## Task brief
Look through the records below, and copy out every line that holds the string "Width".

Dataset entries
=== Section Start ===
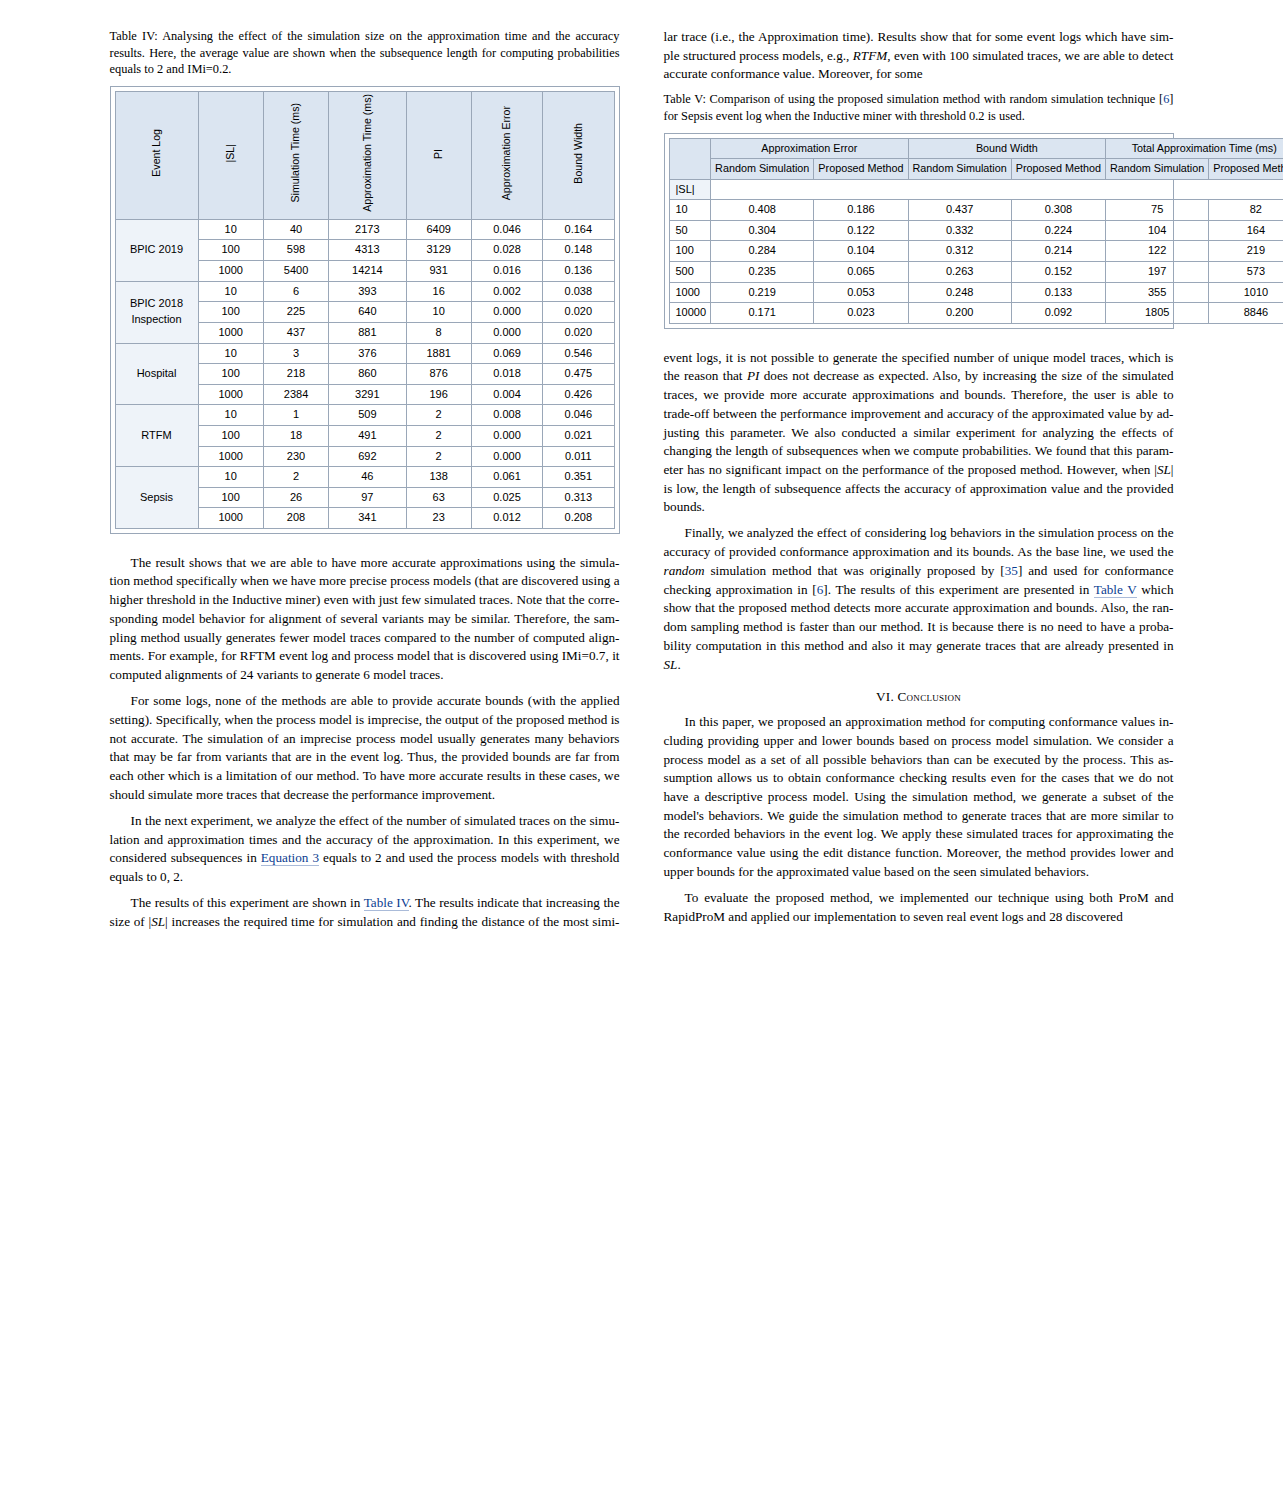Table IV: Analysing the effect of the simulation size on the approximation time and the accuracy results. Here, the average value are shown when the subsequence length for computing probabilities equals to 2 and IMi=0.2.
| Event Log | /SL/ | Simulation Time (ms) | Approximation Time (ms) | PI | Approximation Error | Bound Width |
| --- | --- | --- | --- | --- | --- | --- |
| BPIC 2019 | 10 | 40 | 2173 | 6409 | 0.046 | 0.164 |
| 100 | 598 | 4313 | 3129 | 0.028 | 0.148 |
| 1000 | 5400 | 14214 | 931 | 0.016 | 0.136 |
| BPIC 2018 Inspection | 10 | 6 | 393 | 16 | 0.002 | 0.038 |
| 100 | 225 | 640 | 10 | 0.000 | 0.020 |
| 1000 | 437 | 881 | 8 | 0.000 | 0.020 |
| Hospital | 10 | 3 | 376 | 1881 | 0.069 | 0.546 |
| 100 | 218 | 860 | 876 | 0.018 | 0.475 |
| 1000 | 2384 | 3291 | 196 | 0.004 | 0.426 |
| RTFM | 10 | 1 | 509 | 2 | 0.008 | 0.046 |
| 100 | 18 | 491 | 2 | 0.000 | 0.021 |
| 1000 | 230 | 692 | 2 | 0.000 | 0.011 |
| Sepsis | 10 | 2 | 46 | 138 | 0.061 | 0.351 |
| 100 | 26 | 97 | 63 | 0.025 | 0.313 |
| 1000 | 208 | 341 | 23 | 0.012 | 0.208 |
The result shows that we are able to have more accurate approximations using the simulation method specifically when we have more precise process models (that are discovered using a higher threshold in the Inductive miner) even with just few simulated traces. Note that the corresponding model behavior for alignment of several variants may be similar. Therefore, the sampling method usually generates fewer model traces compared to the number of computed alignments. For example, for RFTM event log and process model that is discovered using IMi=0.7, it computed alignments of 24 variants to generate 6 model traces.
For some logs, none of the methods are able to provide accurate bounds (with the applied setting). Specifically, when the process model is imprecise, the output of the proposed method is not accurate. The simulation of an imprecise process model usually generates many behaviors that may be far from variants that are in the event log. Thus, the provided bounds are far from each other which is a limitation of our method. To have more accurate results in these cases, we should simulate more traces that decrease the performance improvement.
In the next experiment, we analyze the effect of the number of simulated traces on the simulation and approximation times and the accuracy of the approximation. In this experiment, we considered subsequences in Equation 3 equals to 2 and used the process models with threshold equals to 0, 2.
The results of this experiment are shown in Table IV. The results indicate that increasing the size of |SL| increases the required time for simulation and finding the distance of the most similar trace (i.e., the Approximation time). Results show that for some event logs which have simple structured process models, e.g., RTFM, even with 100 simulated traces, we are able to detect accurate conformance value. Moreover, for some
Table V: Comparison of using the proposed simulation method with random simulation technique [6] for Sepsis event log when the Inductive miner with threshold 0.2 is used.
| | Approximation Error | Bound Width | Total Approximation Time (ms) |
| --- | --- | --- | --- |
| Random Simulation | Proposed Method | Random Simulation | Proposed Method | Random Simulation | Proposed Method |
| /SL/ | |
| 10 | 0.408 | 0.186 | 0.437 | 0.308 | 75 | 82 |
| 50 | 0.304 | 0.122 | 0.332 | 0.224 | 104 | 164 |
| 100 | 0.284 | 0.104 | 0.312 | 0.214 | 122 | 219 |
| 500 | 0.235 | 0.065 | 0.263 | 0.152 | 197 | 573 |
| 1000 | 0.219 | 0.053 | 0.248 | 0.133 | 355 | 1010 |
| 10000 | 0.171 | 0.023 | 0.200 | 0.092 | 1805 | 8846 |
event logs, it is not possible to generate the specified number of unique model traces, which is the reason that PI does not decrease as expected. Also, by increasing the size of the simulated traces, we provide more accurate approximations and bounds. Therefore, the user is able to trade-off between the performance improvement and accuracy of the approximated value by adjusting this parameter. We also conducted a similar experiment for analyzing the effects of changing the length of subsequences when we compute probabilities. We found that this parameter has no significant impact on the performance of the proposed method. However, when |SL| is low, the length of subsequence affects the accuracy of approximation value and the provided bounds.
Finally, we analyzed the effect of considering log behaviors in the simulation process on the accuracy of provided conformance approximation and its bounds. As the base line, we used the random simulation method that was originally proposed by [35] and used for conformance checking approximation in [6]. The results of this experiment are presented in Table V which show that the proposed method detects more accurate approximation and bounds. Also, the random sampling method is faster than our method. It is because there is no need to have a probability computation in this method and also it may generate traces that are already presented in SL.
VI. Conclusion
In this paper, we proposed an approximation method for computing conformance values including providing upper and lower bounds based on process model simulation. We consider a process model as a set of all possible behaviors than can be executed by the process. This assumption allows us to obtain conformance checking results even for the cases that we do not have a descriptive process model. Using the simulation method, we generate a subset of the model's behaviors. We guide the simulation method to generate traces that are more similar to the recorded behaviors in the event log. We apply these simulated traces for approximating the conformance value using the edit distance function. Moreover, the method provides lower and upper bounds for the approximated value based on the seen simulated behaviors.
To evaluate the proposed method, we implemented our technique using both ProM and RapidProM and applied our implementation to seven real event logs and 28 discovered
=== Section End ===
## Task answer
| Event Log | /SL/ | Simulation Time (ms) | Approximation Time (ms) | PI | Approximation Error | Bound Width |
| | Approximation Error | Bound Width | Total Approximation Time (ms) |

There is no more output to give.